Most places could perform the mate pair sequencing, but they have not developed the interpretive part: mapping the sequencing data back to the genome and then displaying the rearrangement in a way that makes sense, Dr. Jenkins says. “There are multiple pipelines that can do this. Mayo’s pipeline is just more efficient at mapping these DNA sequences and then visualizing the rearrangements.”

“It is incumbent upon us as laboratorians,” he continues, “to sift through the large amount of data and present back to clinicians a succinct report that describes the alterations that are predictive, meaning actionable, versus prognostic or diagnostic, meaning they have implications for the diagnosis but not necessarily for the treatment indications. Finding an actionable mutation is actually unusual. But that is not the only reason to do these tests. You can also find things to reclassify the tumor, and that is huge.”

The practical impact on patients has been evident at Mayo Clinic, Dr. Jenkins says. “Every week we find something that absolutely makes a diagnosis for a patient, or changes the diagnosis for a patient, or determines whether or not a patient will have a poor or a good prognosis.”
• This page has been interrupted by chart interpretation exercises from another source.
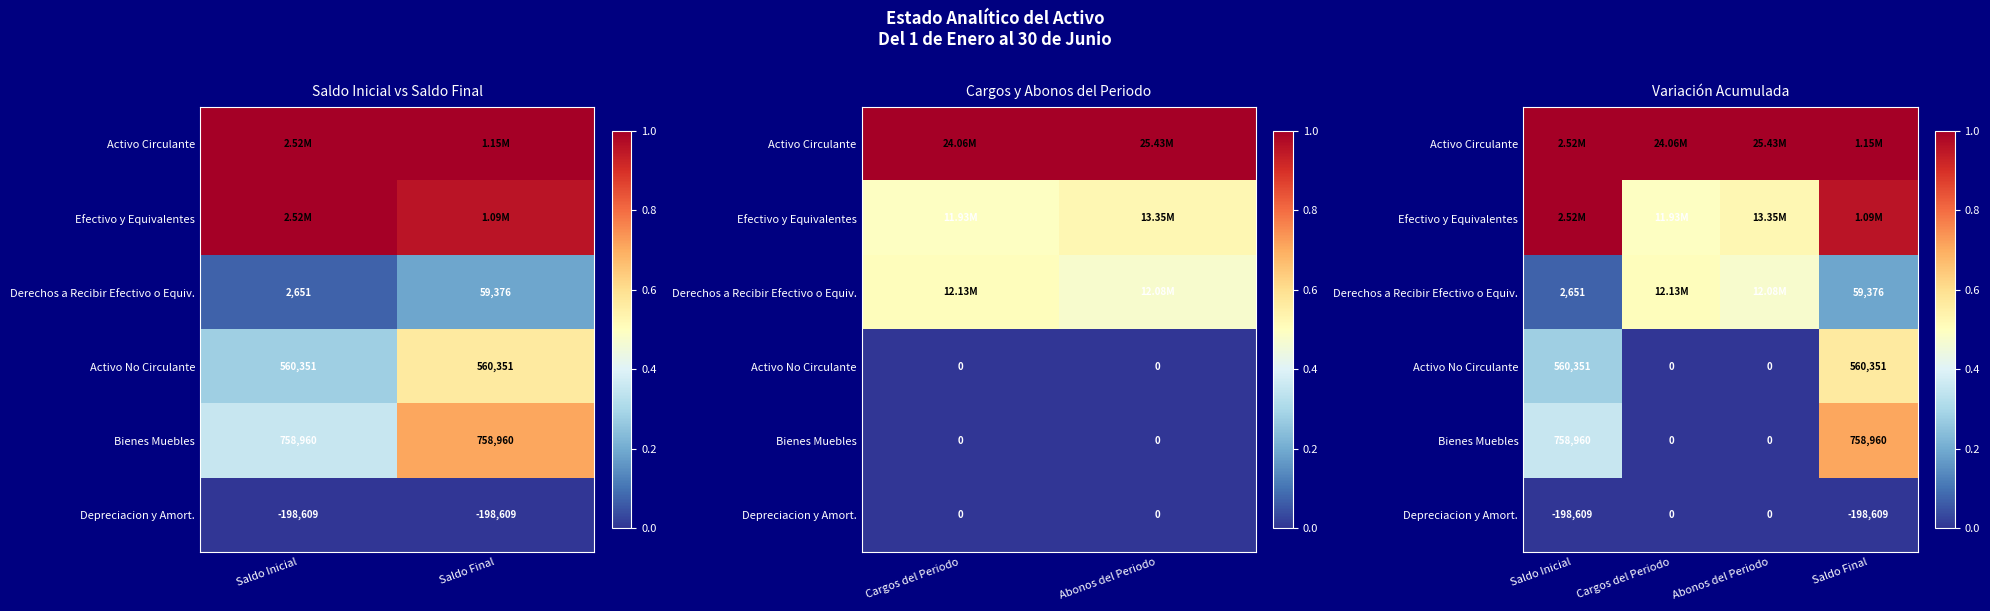

What is the total value across all series at Saldo Inicial?

2.7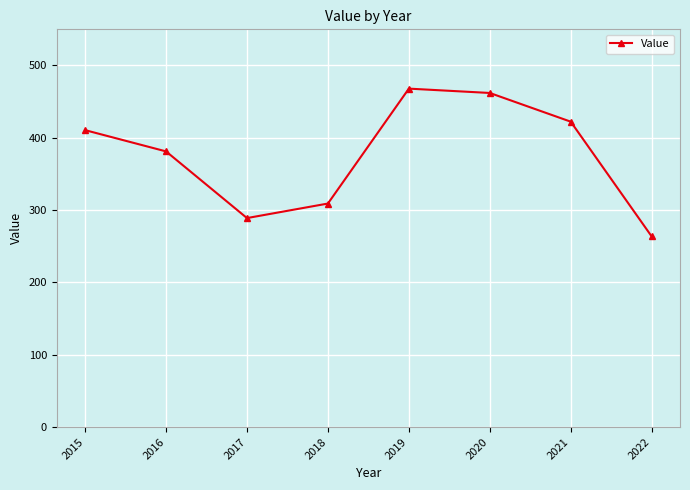

Rank the categories by value from lowest to highest.

2022, 2017, 2018, 2016, 2015, 2021, 2020, 2019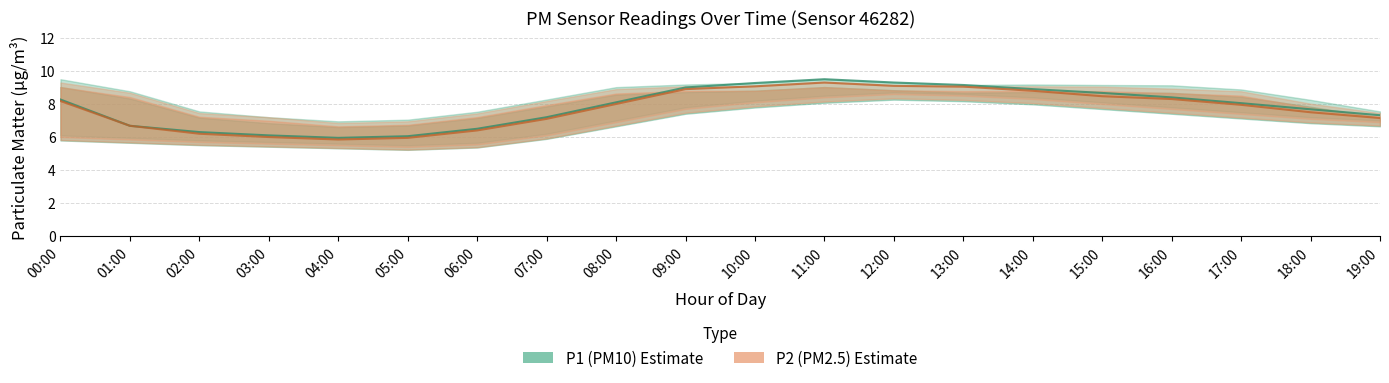

Reading right to left, list all the values displayed in this chart.

P1_low: 7.0	7.2	7.5	7.8	8.1	8.4	8.6	8.7	8.5	8.2	7.8	7.0	6.2	5.7	5.5	5.6	5.7	5.8	6.0	6.1
P1_mid: 7.3	7.7	8.1	8.4	8.7	8.9	9.2	9.3	9.5	9.3	9.0	8.1	7.2	6.5	6.0	6.0	6.1	6.3	6.7	8.3
P1_high: 7.5	8.2	8.9	9.1	9.2	9.2	9.2	9.3	9.5	9.3	9.2	9.0	8.3	7.5	7.0	7.0	7.2	7.5	8.8	9.5
P2_low: 6.9	7.1	7.4	7.7	8.0	8.3	8.5	8.6	8.4	8.1	7.7	6.9	6.1	5.5	5.4	5.5	5.6	5.7	5.8	6.0
P2_mid: 7.2	7.5	8.0	8.3	8.5	8.8	9.1	9.1	9.3	9.1	8.9	8.0	7.1	6.4	6.0	5.8	6.0	6.2	6.7	8.2
P2_high: 7.5	8.0	8.8	8.9	9.1	9.1	9.1	9.1	9.3	9.1	9.1	8.9	8.2	7.4	7.0	6.8	7.2	7.5	8.7	9.3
The jury is still out on mate pair sequencing’s usefulness with solid tumors, he says. “Mate pair needs to work in paraffin before we can start. It can work, but not at the same efficiency as some other technologies do. Mate pair is lovely in myeloma and leukemia because bone marrow is relatively easy to get, our blood is relatively easy to harvest, but it is a challenge in most institutions to freeze a piece of tumor for DNA.”
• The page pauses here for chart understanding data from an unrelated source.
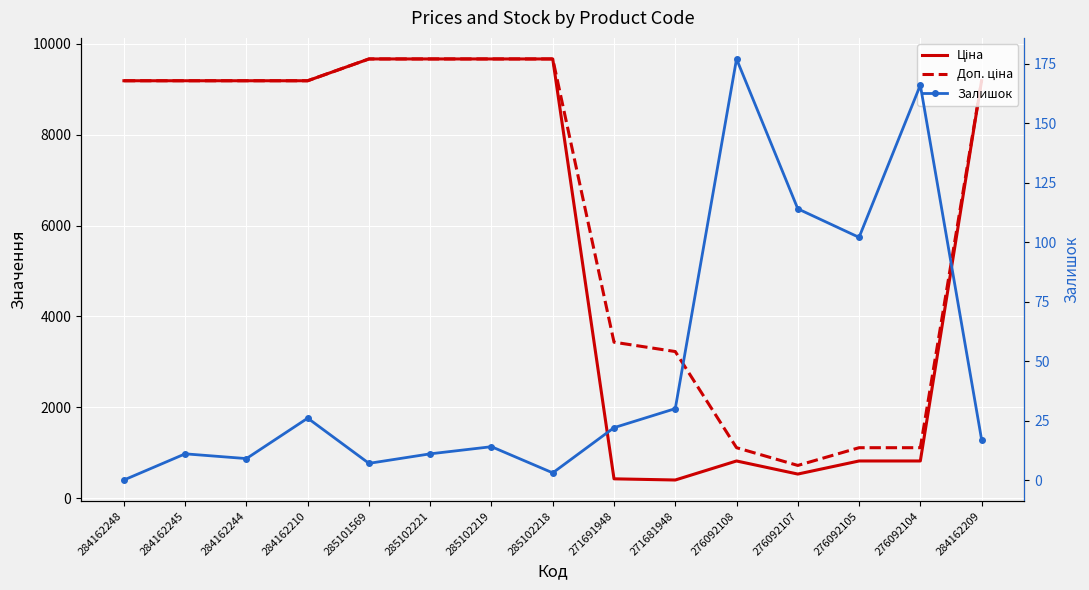

How many lines are shown in the chart?

3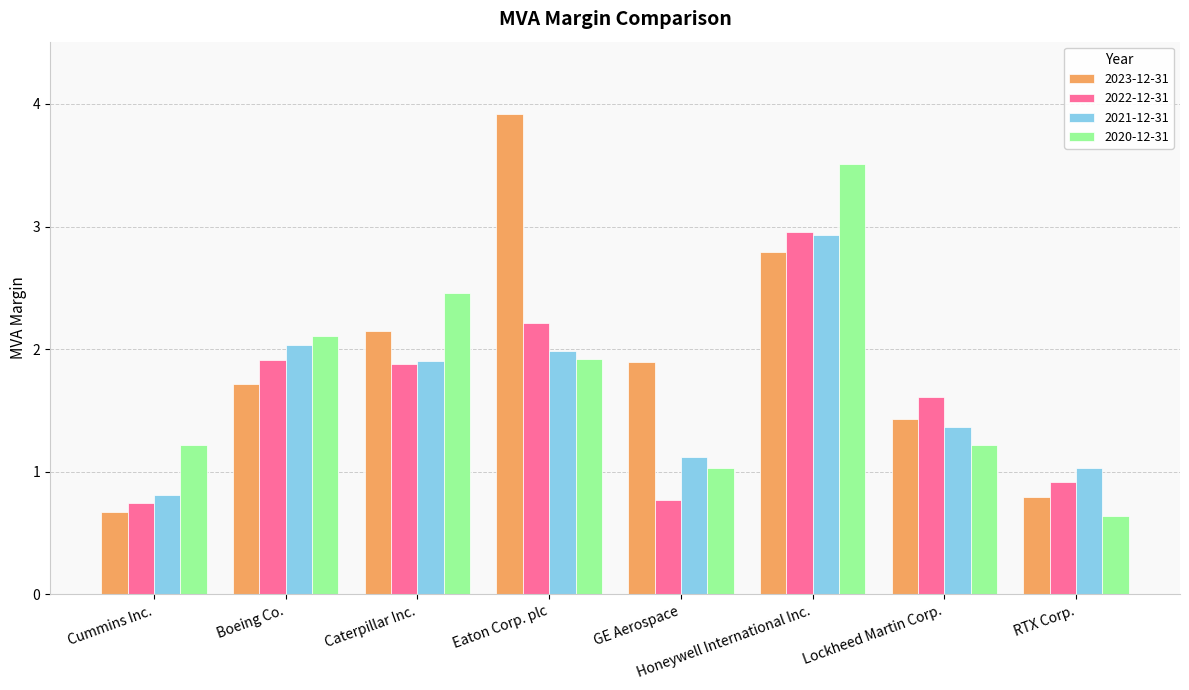

What are all the series names shown in the legend?

2023-12-31, 2022-12-31, 2021-12-31, 2020-12-31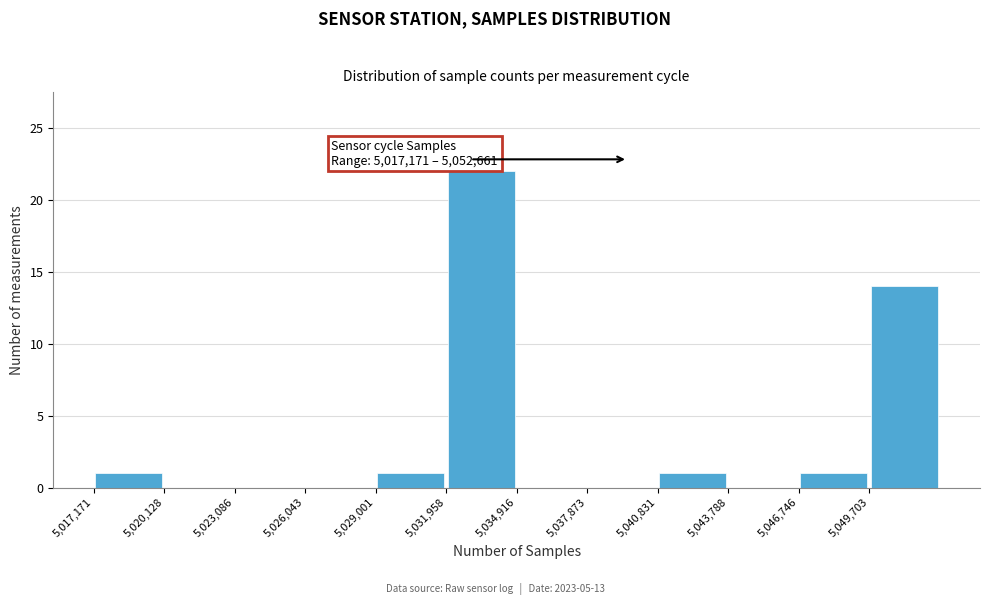

Which range on the x-axis has the tallest bar?

5032000 to 5035000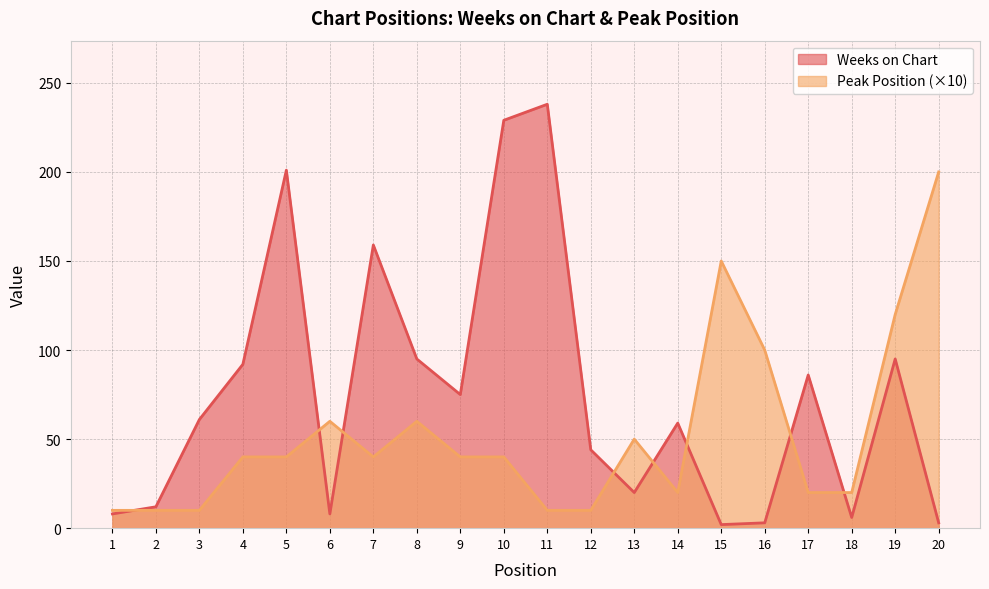

True or false: Weeks on Chart and Peak Position intersect in this chart.

True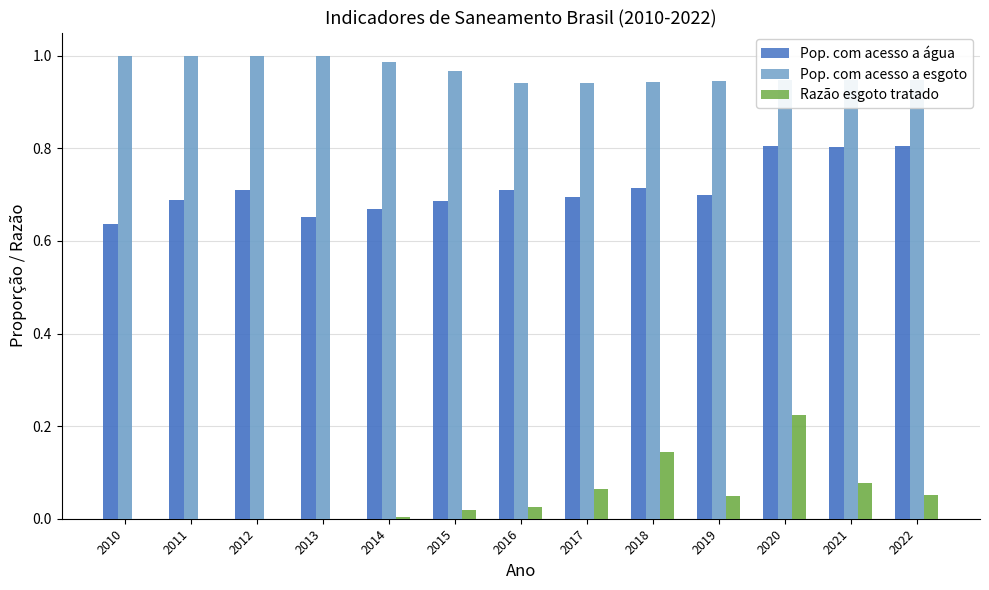

Which category has the highest value across all series?

2010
Another part of the reason mate pair has yet to catch on in solid tumors is the number of rearrangements that are present. “Your typical carcinoma has hundreds of rearrangements. So the real problem is how does one find the driver mutation in that pile of rearrangements?”

Dr. Jenkins views mate pair as part of the overall armamentarium of genetic testing. “I don’t think it is going to solve the world’s cancer problems, but it is a very useful test in some very specific situations. For hematologic cancers it has the potential to be a test to replace other more standard tests. The stretch goal is that mate pair could replace FISH and maybe even chromosomes for most of the standard run-of-the-mill leukemias and myeloma.” Whether it is generalizable, he says, depends on how the whole field evolves. “It has the potential, but there are competing technologies.”

The clinical laboratory needs to move past chromosome studies and FISH as a gold standard, Dr. Hoppman says, “because we know now from doing mate pair that we are missing things. Next-generation sequencing is advancing so rapidly, we also know that in the future we will be able to do this more cheaply. We just need to promote awareness of this technology and what it can do in the hope of guaranteeing reimbursement for these types of tests and changing guidelines so that our patients aren’t stuck behind our advancements in the laboratory.”

The genomic laboratory co-directors at Mayo are reaching out to raise awareness of the value of mate pair sequencing. “We try to publish a lot to raise awareness of our findings,” Dr. Baughn says. “We give talks, multiple posters, and we are planning to give a pre-symposium workshop at the American Society of Hematology meeting this year. We are trying to communicate the test to people.”

She and colleagues are “revolutionizing cytogenetic testing,” as she sees it, and bringing it to the molecular level to provide more clarity to rearrangements in hematologic malignancies. “But we are at the beginning stages where we need a lot more data. I am sold already, but the community probably needs more evidence that this is a better approach. We need to do a lot more sequencing and correlation with outcomes.”

Dr. Akkari is cautious about a universal prediction that mate pair sequencing will drive a revolution in diagnosis and treatment, mainly because clinical MPseq is currently performed only at Mayo. But “the more we know, the more powerful we can be against a certain disease. From that perspective, mate pair sequencing has shown a huge amount of value and has the potential to help patients. And I remain hopeful that it will revolutionize the diagnosis of hematologic malignancies.”

Anne Paxton is a writer and attorney in Seattle.